By Cam Lucadou-Wells
Casey Hospital, like every Victorian hospital, seems caught in a legal “grey zone” unable to enforce a four-metre smoking ban outside its entrances.
As a regular visitor in recent weeks, ‘David’ told Star News there were non-complying smokers nearly every time he’d attended the hospital.
He requested a smoker to obey the ban and she laughed in his face, he says.
“Every time we went to the hospital – which was over 20 times – there’s someone smoking at the entrance.
“A staff member told me to write to the newspapers about it.
“Why don’t they put up signs saying there’s on-the-spot fines?”
‘David’ worries about the patients – including those with respiratory problems – who are wheeled through the entrances.

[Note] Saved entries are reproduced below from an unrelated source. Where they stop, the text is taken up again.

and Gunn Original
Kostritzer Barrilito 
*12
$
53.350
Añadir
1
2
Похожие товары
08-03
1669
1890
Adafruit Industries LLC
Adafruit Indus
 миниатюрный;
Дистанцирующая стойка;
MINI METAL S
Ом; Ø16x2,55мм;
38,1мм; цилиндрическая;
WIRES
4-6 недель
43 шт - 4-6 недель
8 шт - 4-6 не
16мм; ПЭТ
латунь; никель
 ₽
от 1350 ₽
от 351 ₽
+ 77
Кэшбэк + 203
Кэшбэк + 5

“Babies are being brought in and out of the entrances – and people are still smoking.
“They are so selfish. They don’t give a crap.”
Concerns have been raised about the safety of patients and medical staff requesting smokers to comply since a surgeon died outside Box Hill Hospital in May 2017.
A man has pleaded not guilty to manslaughter in a Supreme Court hearing over the allegedly fatal punch on the surgeon.
It was alleged that the punch was prompted by a request for the man not to smoke near the hospital’s entrance.
In a statement, Monash Health backed the smoking ban, with smoking ban signs at each of its hospitals.
“If our security staff at Casey Hospital observe someone smoking, the person will be asked to smoke away from the Hospital.”
However, Australian Medical Association president Lorraine Baker said there was an enforcement “grey zone” around the smoking ban.
There was a public expectation that hospitals would enforce the ban, but the authority lay with local government officers, Dr Baker said.
“It’s difficult and one hopes that given a prompt, people would respond favourably not to smoke outside hospitals.”
In this situation, if there were repeated breaches, Casey Council could be called to enforce the ban, she said.